La même logique s'applique aux outils sur lesquels les entreprises s'appuient. L'infrastructure crypto ne devrait pas dépendre de la crédibilité d'une personne pour inspirer confiance ; elle devrait se fonder sur sa propre transparence et ses antécédents. C'est précisément le niveau d'exigence que vise Plisio en tant que passerelle de paiement crypto : un moyen fiable d'accepter et de gérer les paiements en cryptomonnaies sans avoir à se fier à la parole de quiconque.
Réflexions finales
Les gens continuent de rechercher « ben armstrong crypto », et honnêtement, on comprend pourquoi.

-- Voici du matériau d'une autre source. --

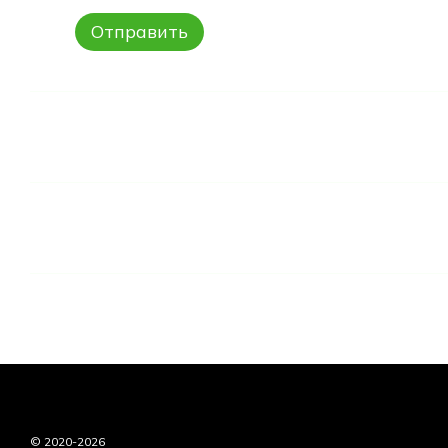
Отправить
© 2020-2026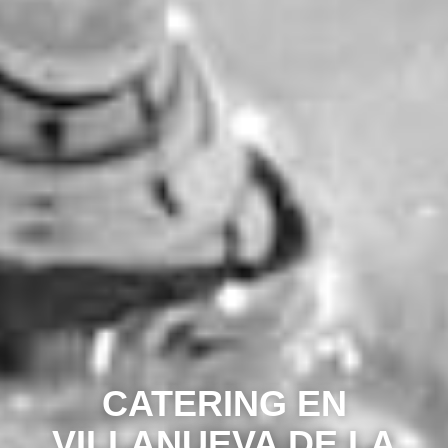
CATERING EN
VILLANUEVA DE LA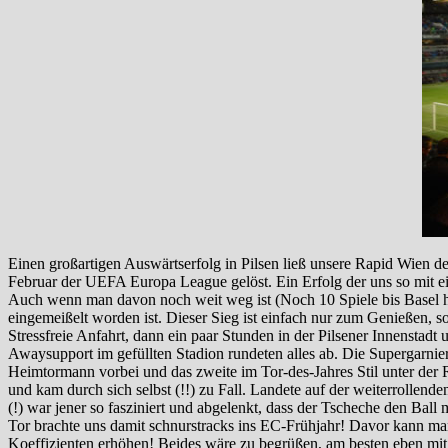
Einen großartigen Auswärtserfolg in Pilsen ließ unsere Rapid Wien de
Februar der UEFA Europa League gelöst. Ein Erfolg der uns so mit ein
Auch wenn man davon noch weit weg ist (Noch 10 Spiele bis Basel hat
eingemeißelt worden ist. Dieser Sieg ist einfach nur zum Genießen, s
Stressfreie Anfahrt, dann ein paar Stunden in der Pilsener Innenstadt
Awaysupport im gefüllten Stadion rundeten alles ab. Die Supergarni
Heimtormann vorbei und das zweite im Tor-des-Jahres Stil unter der
und kam durch sich selbst (!!) zu Fall. Landete auf der weiterrollend
(!) war jener so fasziniert und abgelenkt, dass der Tscheche den Ball
Tor brachte uns damit schnurstracks ins EC-Frühjahr! Davor kann m
Koeffizienten erhöhen! Beides wäre zu begrüßen, am besten eben mi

Un empire de 1,5 million d'abonnés s'effondrant pour se retrouver avec un patrimoine net de 100 000 $ et une condamnation à 2,8 millions de dollars : c'est sans doute le summum du sensationnalisme dans le monde des médias crypto. Mais la leçon à tirer est peut-être plus simple qu'il n'y paraît. Ce n'est pas parce qu'on est le plus populaire qu'on est le plus digne de confiance. Ça n'a jamais été le cas. Et une fois la crédibilité perdue, il est bien plus difficile de la regagner que de retrouver un nombre d'abonnés.